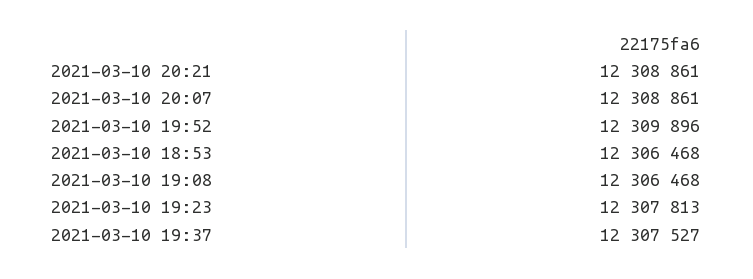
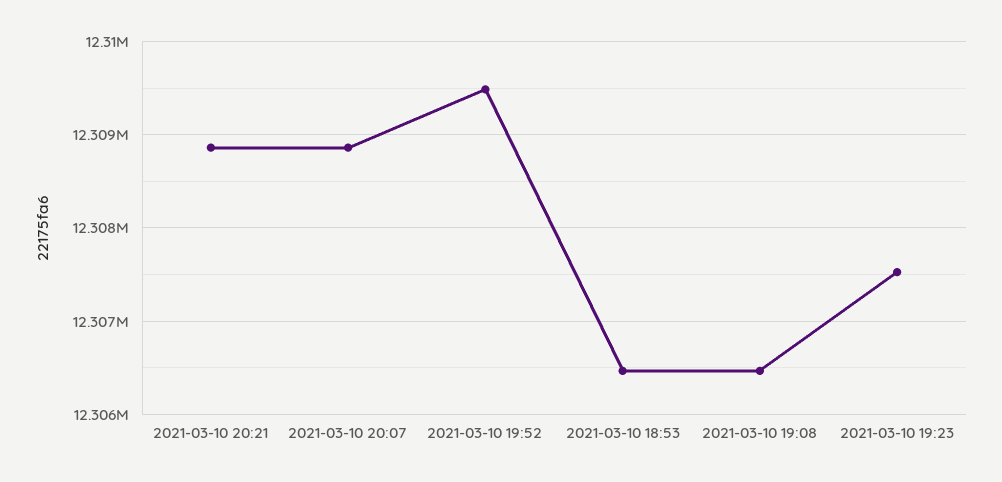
  {
    "2021-03-10 20:21": 12308861,
    "2021-03-10 20:07": 12308861,
-   "2021-03-10 19:52": 12309896,
+   "2021-03-10 19:52": 12309500,
    "2021-03-10 18:53": 12306468,
    "2021-03-10 19:08": 12306468,
-   "2021-03-10 19:23": 12307813,
+   "2021-03-10 19:23": 12307500
-   "2021-03-10 19:37": 12307527
  }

▶ Your instructions
Everything but the pictures is needed: copy the data above exactly.

▶ Task output
  {
    "2021-03-10 20:21": 12308861,
    "2021-03-10 20:07": 12308861,
-   "2021-03-10 19:52": 12309896,
+   "2021-03-10 19:52": 12309500,
    "2021-03-10 18:53": 12306468,
    "2021-03-10 19:08": 12306468,
-   "2021-03-10 19:23": 12307813,
+   "2021-03-10 19:23": 12307500
-   "2021-03-10 19:37": 12307527
  }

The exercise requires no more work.